A febbraio, è uscito il report della Commissione di inchiesta insediata dal governo svedese per valutare le politiche di contrasto al Covid. La Commissione, composta da otto esperti in discipline varie, ha giudicato le strategie di prevenzione adottate “fondamentalmente corrette” e “largamente vantaggiose” sul piano sociale. Com’è noto, la Svezia, sola in Europa, ha optato per non ricorrere a misure straordinarie di sospensione dei diritti di cittadinanza (vedi i lockdown generalizzati), affidandosi alle consuete politiche di sanità pubblica, fondate sull’adesione consapevole dei cittadini alle precauzioni necessarie (mascherine, distanziamento sociale, etc.). ll giudizio complessivo in chiaro non nasconde però alcuni punti oscuri: dalla poca chiarezza nella catena di comando, alle gravi carenze nell’assistenza agli anziani, al mancato ricorso a mirate chiusure nella prima fase dei contagi. Le cifre meritano attenzione: i 17.000 morti per Covid in Svezia sono molto superiori agli altri paesi nordici, ma inferiori rispetto alla maggior parte dei paesi europei che pure hanno adottato lockdown rigidi e prolungati. Nel 2020, la Svezia ha registrato il 7,7% di morti in più rispetto ai quattro anni precedenti, un aumento contenuto nel panorama europeo.
Nell’insieme, emerge un quadro che suscita (o dovrebbe suscitare) interesse, sia per la particolarità di quella esperienza, sia perché è uno dei pochi paesi che si è cimentato nella valutazione delle politiche: cercando di tenere presenti le molte dimensioni del governo pubblico della salute, compresi il benessere psicosociale della popolazione e la coesione della società svedese. Ebbene, non solo i media italiani hanno ignorato il rapporto, i principali giornali si sono gettati in una campagna di condanna senza appello del modello svedese (per di più sulla base di uno scritto di scarso valore scientifico erroneamente attribuito alla rivista Nature).
Il caso è stato citato al recente convegno del Dipartimento di Scienze Umane di università Milano Bicocca, circa la “polisemia di una pandemia”. Proprio in questa luce, del “segno” politico che questo episodio testimonia rispetto allo stato del dibattito pubblico durante e dopo la pandemia, è bene scavare, oltre la denuncia della scarsa qualità della nostra informazione. Al fondo, l’ignoranza circa il modello svedese suggerisce che l’emergenza pandemica non consente di “pensare”, prima ancora che praticare, alternative politiche.
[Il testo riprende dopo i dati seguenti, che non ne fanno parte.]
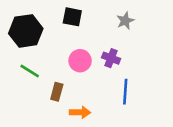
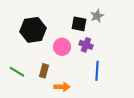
black square: (72, 17) -> (79, 24), moved
black hexagon: (26, 31) -> (33, 30), moved
green line: (30, 71) -> (17, 72), moved

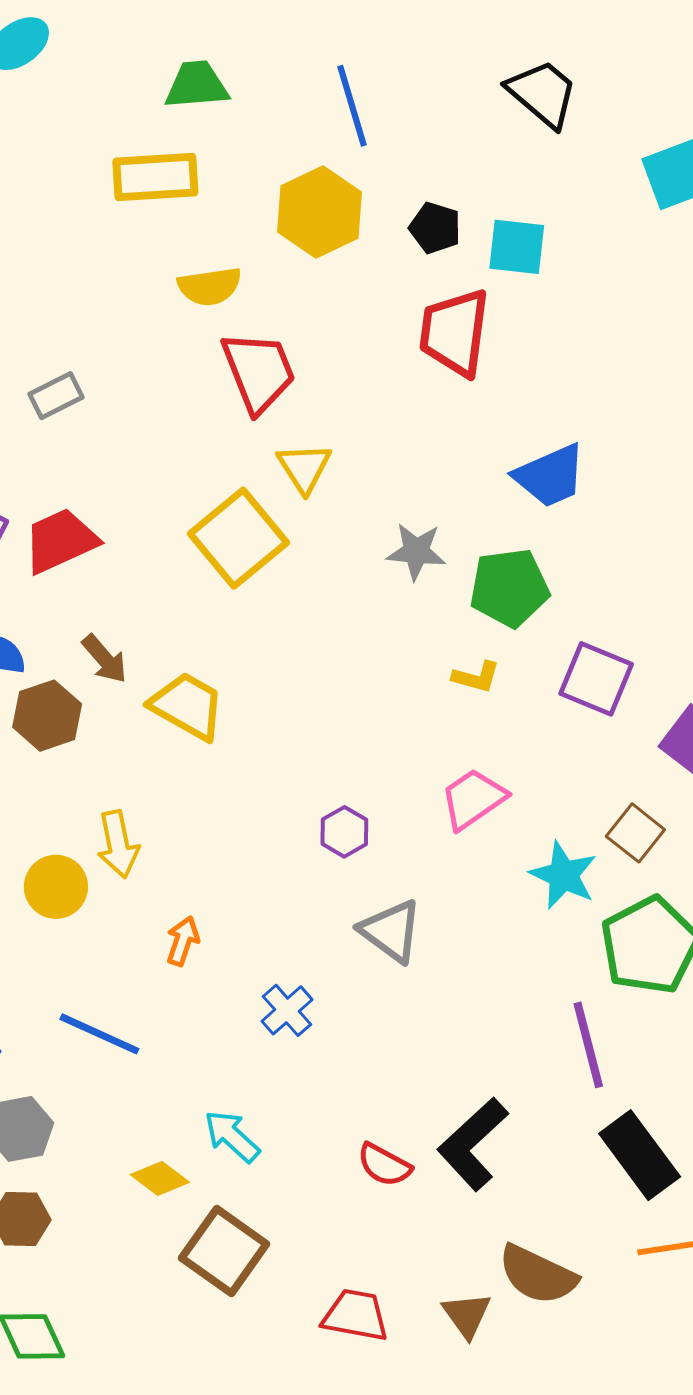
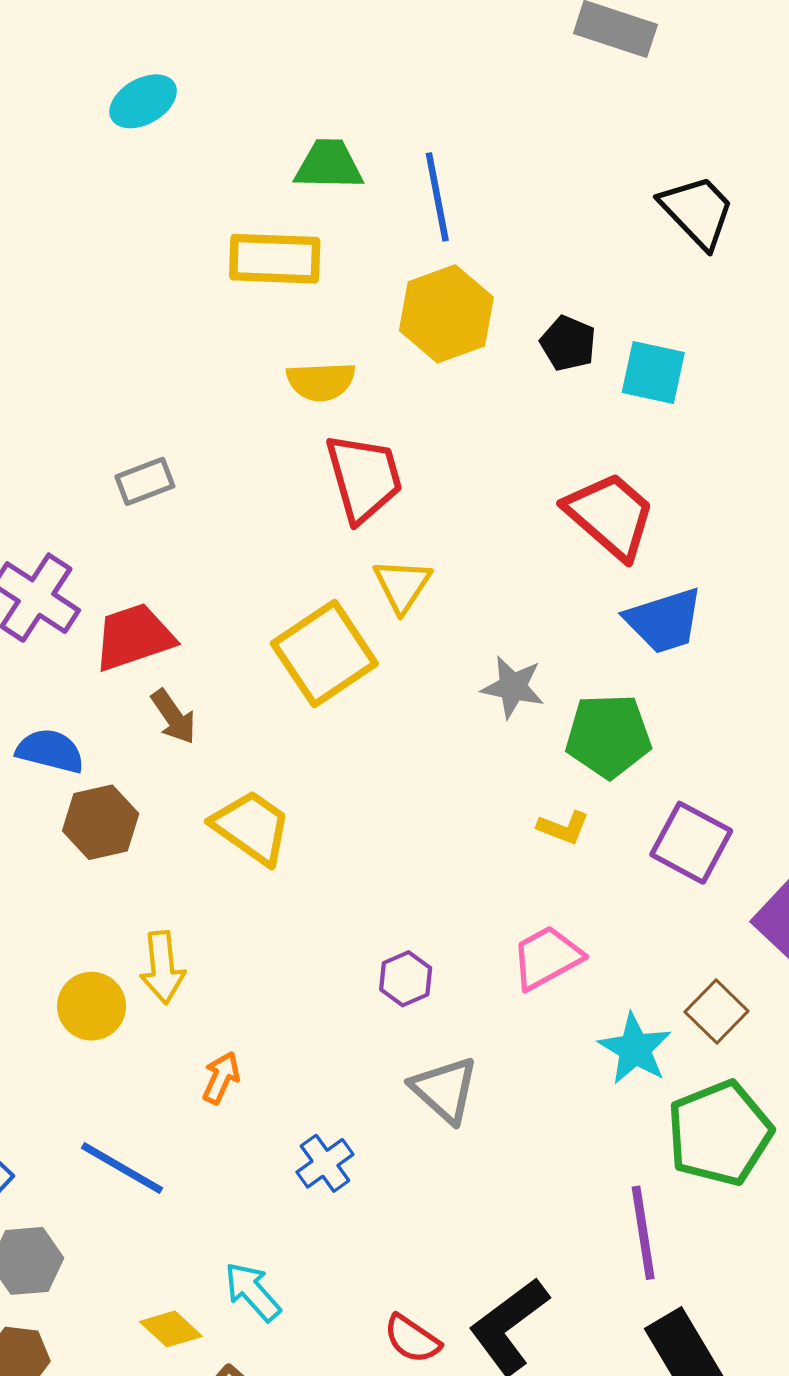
blue line: (352, 106) -> (437, 197), moved
red trapezoid: (455, 332) -> (610, 515), moved, turned 118
brown arrow: (105, 659) -> (174, 717), moved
Nel 2020, il parere del CNB (Covid 19, salute pubblica, libertà individuale, solidarietà sociale), pur giudicando ammissibili misure temporanee di sospensione di libertà democratiche, chiedeva che “il loro carattere di eccezionalità dovesse sempre essere presente nella comunicazione pubblica” a evitare il rischio che tali misure potessero essere un precedente sulla via di una “ordinaria” rottura della regola democratica. Ciò non è avvenuto. L’enfasi sulla salute ridotta alla componente biologica ha richiamato politiche “naturalmente” eccezionali, perdendo di vista i costi psicologici, economici, sociali delle misure messe in campo. La guerra al virus si è ovviamente conformata alla logica bellica del “o di qua o di là”, con progressive semplificazioni e schiacciamento di posizioni: salute/versus economia, solidarietà versus individualismo, scienza versus superstizione. Alla irrazionalità No Vax, si è contrapposta la “fede nella scienza” dei Sì Vax. I perplessi del Green Pass non hanno trovato spazio per discutere dei rischi di inaugurare uno strumento di biopolitica in un regime democratico, ma sono stati arruolati a forza fra i No Vax e come tali scomunicati. Così come oggi chi è restio a unirsi al coro “alle armi, alle armi”, rischia di essere annoverato nell’esercito di Putin. Fermiamoci, per favore. Se non c’è più spazio per concepire alternative, non c’è più spazio per la politica, non c’è più spazio per la democrazia.